Life opens with Espinosa’s camera floating in zero gravity like its character, hiding edits as it glides around presenting the illusion of a single lengthy shot. The film gives us enough of an introduction to these characters without getting too invested in unnecessary backstory. After all, most of these characters are just fodder ready to be ravaged by an alien. Ryan Reynolds is the comedy relief, cracking wise as usual, while Jake Gyllenhaal is the doctor disillusioned with Earth and Rebecca Ferguson is so prepared that her backup plans have backup plans. We get just enough sense of who these people are that we’re invested when everything goes to hell.

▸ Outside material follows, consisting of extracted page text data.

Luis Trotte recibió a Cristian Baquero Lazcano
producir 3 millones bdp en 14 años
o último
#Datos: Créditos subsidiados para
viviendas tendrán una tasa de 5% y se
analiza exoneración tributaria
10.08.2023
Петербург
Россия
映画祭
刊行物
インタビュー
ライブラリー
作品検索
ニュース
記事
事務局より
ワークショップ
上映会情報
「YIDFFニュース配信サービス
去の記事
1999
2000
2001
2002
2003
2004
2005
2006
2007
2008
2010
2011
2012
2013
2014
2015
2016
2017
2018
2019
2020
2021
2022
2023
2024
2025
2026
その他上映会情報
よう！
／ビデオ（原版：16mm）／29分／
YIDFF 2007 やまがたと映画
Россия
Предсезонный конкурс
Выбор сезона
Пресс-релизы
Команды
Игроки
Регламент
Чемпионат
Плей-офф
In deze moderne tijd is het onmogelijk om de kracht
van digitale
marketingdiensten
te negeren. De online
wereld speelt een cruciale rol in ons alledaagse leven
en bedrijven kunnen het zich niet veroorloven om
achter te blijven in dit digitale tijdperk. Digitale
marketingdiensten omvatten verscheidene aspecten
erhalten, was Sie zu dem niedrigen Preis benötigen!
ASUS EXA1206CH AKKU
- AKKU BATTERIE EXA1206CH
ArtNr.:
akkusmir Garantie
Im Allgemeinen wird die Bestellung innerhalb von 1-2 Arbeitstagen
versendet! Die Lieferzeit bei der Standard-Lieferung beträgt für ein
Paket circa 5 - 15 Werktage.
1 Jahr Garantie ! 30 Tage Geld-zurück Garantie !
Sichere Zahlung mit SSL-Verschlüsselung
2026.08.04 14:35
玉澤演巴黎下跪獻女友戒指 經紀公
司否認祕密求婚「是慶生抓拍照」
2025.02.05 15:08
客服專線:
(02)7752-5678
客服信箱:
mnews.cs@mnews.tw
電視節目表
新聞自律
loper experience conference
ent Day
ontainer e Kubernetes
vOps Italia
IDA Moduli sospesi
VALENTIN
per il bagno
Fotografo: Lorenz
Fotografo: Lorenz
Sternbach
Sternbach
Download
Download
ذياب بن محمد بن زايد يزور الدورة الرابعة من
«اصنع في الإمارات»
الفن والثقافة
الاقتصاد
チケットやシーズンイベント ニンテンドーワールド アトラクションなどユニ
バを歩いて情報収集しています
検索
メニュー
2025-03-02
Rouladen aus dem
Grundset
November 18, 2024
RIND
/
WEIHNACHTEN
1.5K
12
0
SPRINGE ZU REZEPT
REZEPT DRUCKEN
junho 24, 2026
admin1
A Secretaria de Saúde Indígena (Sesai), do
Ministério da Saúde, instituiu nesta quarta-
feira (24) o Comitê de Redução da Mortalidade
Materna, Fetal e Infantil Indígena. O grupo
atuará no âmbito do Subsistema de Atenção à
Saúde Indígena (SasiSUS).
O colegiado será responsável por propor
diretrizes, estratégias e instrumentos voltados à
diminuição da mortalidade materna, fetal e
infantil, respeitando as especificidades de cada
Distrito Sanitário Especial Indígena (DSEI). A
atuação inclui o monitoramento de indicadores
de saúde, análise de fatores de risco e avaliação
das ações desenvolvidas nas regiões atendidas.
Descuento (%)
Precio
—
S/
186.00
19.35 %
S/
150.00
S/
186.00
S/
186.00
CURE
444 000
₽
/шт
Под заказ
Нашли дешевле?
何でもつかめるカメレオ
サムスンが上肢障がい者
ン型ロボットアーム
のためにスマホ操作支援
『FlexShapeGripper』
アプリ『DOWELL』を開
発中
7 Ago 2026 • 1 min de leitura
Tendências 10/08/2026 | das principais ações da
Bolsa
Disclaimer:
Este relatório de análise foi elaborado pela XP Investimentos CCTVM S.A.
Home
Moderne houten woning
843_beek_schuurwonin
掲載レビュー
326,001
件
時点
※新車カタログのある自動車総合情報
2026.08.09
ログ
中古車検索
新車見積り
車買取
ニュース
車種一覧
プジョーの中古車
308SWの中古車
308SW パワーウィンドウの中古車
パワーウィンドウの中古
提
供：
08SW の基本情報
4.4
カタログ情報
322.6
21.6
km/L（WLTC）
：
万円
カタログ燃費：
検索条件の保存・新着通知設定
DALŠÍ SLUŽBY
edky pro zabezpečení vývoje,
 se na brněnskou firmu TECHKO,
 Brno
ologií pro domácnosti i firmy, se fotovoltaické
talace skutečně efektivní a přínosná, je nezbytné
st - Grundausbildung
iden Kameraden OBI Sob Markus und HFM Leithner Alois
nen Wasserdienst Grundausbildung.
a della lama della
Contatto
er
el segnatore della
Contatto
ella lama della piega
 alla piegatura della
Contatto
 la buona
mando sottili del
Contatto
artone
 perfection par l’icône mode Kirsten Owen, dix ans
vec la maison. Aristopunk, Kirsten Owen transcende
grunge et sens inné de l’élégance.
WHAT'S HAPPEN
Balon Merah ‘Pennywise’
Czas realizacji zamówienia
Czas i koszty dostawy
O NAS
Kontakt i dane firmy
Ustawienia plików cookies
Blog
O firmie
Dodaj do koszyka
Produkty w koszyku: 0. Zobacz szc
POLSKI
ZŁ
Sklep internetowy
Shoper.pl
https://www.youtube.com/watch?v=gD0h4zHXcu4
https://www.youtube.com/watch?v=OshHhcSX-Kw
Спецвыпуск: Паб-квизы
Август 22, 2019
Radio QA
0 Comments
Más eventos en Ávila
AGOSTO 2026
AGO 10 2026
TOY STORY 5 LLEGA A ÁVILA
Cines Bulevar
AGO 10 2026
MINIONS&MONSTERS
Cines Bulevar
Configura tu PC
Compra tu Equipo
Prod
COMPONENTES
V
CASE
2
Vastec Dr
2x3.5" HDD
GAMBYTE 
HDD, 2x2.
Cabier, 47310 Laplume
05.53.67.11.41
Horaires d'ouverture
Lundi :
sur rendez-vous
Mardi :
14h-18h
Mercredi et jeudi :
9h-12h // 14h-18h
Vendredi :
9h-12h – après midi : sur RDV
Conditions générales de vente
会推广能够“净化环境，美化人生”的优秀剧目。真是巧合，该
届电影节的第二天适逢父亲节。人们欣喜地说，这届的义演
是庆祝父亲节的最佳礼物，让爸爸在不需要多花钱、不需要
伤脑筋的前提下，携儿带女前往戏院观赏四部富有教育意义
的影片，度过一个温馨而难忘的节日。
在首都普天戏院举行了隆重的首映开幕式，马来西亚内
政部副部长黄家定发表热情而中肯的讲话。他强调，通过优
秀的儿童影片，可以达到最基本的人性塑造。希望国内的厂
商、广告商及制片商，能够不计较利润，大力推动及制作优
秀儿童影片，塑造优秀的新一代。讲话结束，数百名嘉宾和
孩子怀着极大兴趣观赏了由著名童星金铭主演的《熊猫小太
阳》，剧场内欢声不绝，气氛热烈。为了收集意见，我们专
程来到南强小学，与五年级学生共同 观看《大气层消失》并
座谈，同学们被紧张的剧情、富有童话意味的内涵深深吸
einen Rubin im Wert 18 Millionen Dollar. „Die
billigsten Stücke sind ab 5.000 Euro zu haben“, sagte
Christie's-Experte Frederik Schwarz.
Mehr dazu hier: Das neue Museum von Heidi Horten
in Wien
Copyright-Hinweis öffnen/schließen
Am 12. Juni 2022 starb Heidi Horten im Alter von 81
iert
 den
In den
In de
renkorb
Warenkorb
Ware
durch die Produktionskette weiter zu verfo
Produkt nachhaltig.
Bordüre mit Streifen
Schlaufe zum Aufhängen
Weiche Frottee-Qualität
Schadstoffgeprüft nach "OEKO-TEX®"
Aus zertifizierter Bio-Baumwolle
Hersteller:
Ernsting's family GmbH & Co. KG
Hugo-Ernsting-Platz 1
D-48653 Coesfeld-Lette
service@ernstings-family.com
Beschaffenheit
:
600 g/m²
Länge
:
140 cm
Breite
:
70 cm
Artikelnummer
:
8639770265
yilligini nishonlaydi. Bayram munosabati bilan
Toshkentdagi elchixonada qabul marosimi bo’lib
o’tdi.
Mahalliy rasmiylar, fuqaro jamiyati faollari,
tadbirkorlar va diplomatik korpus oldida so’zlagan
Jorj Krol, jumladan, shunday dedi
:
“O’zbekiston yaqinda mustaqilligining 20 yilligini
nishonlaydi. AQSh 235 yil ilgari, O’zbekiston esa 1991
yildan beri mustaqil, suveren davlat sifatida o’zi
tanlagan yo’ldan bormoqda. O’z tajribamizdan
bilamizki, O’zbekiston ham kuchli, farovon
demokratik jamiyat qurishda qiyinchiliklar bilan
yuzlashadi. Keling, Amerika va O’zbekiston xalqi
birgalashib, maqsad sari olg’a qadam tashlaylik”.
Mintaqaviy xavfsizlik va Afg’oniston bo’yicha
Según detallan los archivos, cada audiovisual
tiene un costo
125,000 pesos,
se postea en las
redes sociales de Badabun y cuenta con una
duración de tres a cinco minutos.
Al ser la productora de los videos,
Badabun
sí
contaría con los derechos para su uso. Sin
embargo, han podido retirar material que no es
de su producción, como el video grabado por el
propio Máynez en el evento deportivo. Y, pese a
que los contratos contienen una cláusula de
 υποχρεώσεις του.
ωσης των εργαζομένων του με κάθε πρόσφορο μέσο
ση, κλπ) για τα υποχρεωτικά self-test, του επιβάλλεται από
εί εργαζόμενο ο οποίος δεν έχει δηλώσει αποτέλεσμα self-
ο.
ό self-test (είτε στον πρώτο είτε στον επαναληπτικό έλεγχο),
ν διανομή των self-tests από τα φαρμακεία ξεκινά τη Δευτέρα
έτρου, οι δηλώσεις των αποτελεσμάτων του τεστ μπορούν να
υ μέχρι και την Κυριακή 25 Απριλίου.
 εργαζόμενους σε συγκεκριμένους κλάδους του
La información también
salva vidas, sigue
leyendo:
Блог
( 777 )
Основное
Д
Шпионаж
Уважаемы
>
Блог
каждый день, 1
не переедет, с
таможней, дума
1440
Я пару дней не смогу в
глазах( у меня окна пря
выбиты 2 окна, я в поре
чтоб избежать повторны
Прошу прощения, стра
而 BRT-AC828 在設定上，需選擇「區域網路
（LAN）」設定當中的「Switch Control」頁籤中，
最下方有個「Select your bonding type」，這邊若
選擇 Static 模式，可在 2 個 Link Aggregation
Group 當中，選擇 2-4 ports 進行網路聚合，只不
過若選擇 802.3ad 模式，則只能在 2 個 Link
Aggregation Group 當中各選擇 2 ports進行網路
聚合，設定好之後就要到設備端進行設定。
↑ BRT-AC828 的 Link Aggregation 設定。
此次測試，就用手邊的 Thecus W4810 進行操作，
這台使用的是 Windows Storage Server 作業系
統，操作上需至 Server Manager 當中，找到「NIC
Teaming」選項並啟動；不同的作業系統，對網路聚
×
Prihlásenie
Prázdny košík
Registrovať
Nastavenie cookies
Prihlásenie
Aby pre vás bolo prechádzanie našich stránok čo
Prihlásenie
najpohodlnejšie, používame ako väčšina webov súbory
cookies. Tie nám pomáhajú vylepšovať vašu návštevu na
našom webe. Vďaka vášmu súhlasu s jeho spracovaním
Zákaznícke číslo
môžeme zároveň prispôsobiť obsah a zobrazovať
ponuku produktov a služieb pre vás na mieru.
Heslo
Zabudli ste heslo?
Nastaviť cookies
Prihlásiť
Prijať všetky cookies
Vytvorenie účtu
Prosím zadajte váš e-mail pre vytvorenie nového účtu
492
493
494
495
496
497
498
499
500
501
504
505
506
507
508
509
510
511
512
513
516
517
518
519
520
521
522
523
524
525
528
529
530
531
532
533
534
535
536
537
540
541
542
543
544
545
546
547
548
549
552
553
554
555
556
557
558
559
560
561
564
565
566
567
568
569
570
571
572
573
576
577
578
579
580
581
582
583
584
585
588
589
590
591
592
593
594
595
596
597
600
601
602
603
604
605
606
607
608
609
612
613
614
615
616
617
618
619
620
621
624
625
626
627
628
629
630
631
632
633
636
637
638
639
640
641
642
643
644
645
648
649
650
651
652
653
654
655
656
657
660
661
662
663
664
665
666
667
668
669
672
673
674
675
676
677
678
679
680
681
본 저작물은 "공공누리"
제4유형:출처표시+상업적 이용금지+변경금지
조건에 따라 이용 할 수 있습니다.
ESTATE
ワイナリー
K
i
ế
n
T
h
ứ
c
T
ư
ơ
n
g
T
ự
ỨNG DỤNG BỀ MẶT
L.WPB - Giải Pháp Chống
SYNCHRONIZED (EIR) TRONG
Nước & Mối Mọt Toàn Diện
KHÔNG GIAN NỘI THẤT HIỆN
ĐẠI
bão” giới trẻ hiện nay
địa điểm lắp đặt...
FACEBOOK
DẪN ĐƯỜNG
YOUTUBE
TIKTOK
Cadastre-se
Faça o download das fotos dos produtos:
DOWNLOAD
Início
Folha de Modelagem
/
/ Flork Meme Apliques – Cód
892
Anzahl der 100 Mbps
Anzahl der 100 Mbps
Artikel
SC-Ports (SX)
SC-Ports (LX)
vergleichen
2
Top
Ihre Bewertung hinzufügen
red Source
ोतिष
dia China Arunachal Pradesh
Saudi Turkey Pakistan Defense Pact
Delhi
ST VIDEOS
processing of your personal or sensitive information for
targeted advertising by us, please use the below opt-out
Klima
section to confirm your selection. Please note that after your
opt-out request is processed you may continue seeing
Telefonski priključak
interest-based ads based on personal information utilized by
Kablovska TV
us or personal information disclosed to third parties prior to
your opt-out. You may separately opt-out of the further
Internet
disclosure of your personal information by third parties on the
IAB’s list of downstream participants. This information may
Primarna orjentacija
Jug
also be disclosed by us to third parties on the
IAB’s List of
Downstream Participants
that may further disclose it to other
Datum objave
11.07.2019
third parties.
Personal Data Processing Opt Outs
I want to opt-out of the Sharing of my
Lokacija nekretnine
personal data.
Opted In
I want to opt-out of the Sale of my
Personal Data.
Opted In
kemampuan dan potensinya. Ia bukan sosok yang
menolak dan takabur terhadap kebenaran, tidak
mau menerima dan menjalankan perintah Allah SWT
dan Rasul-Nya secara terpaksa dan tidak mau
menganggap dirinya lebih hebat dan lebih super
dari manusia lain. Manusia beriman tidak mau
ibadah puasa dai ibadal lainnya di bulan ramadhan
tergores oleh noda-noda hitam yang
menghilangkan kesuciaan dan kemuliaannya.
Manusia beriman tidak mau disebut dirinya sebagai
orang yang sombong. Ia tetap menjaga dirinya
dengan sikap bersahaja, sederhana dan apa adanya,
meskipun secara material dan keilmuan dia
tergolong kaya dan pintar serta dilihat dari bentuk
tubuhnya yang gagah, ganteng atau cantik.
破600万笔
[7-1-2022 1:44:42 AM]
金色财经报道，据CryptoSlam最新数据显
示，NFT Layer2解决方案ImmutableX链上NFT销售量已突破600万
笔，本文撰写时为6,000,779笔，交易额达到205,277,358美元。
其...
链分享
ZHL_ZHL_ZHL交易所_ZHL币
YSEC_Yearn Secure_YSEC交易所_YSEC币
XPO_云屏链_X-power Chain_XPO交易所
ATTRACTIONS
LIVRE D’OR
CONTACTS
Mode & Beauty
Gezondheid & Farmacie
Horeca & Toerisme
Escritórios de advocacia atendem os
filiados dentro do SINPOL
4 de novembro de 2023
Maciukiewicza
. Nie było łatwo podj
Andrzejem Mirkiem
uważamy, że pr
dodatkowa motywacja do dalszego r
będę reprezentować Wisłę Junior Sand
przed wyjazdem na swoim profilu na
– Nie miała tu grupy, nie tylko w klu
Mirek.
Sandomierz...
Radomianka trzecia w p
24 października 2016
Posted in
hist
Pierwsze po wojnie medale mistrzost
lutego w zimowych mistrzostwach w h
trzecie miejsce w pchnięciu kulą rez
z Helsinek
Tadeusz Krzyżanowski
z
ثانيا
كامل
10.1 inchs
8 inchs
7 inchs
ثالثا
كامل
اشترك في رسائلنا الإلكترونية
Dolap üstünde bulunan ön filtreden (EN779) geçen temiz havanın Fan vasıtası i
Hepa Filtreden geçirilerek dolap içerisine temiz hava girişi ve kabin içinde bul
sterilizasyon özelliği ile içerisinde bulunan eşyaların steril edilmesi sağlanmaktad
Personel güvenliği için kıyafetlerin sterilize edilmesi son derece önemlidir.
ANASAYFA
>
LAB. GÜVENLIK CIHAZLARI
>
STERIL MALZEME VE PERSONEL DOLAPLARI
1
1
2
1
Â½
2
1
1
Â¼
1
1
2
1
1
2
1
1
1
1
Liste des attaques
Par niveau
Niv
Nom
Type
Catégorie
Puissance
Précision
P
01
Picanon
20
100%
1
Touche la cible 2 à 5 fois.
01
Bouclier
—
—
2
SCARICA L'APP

Once the alien known as Calvin goes on its rampage, Life keeps a tight grip on the audience’s attention by constantly raising the stakes. The creature itself is an interesting creation, looking like an overgrown microorganism that can slither its way in and out of tight spaces. Calvin slithers in and out of the International Space Station while the characters scramble for ways to stop the thing. The events are never bogged down with deadening exposition as the audience is learning about the creature at the same time as the characters, maintaining the suspense throughout.
A no-nonsense space thriller, Life works because it’s simply a lean, mean piece of horror filmmaking. It doesn’t have any pretensions about it. This is a movie that is simply intending to grab you by the throat and never let you go. Sure, Life is simply an Alien knockoff, but it doesn’t screw up the formula and proves there’s still plenty of life left in the template.
A knockoff of Alien, Life is a thrilling piece of filmmaking that isn’t bogged down by pretensions as it unfolds in a non-stop suspenseful thrill ride.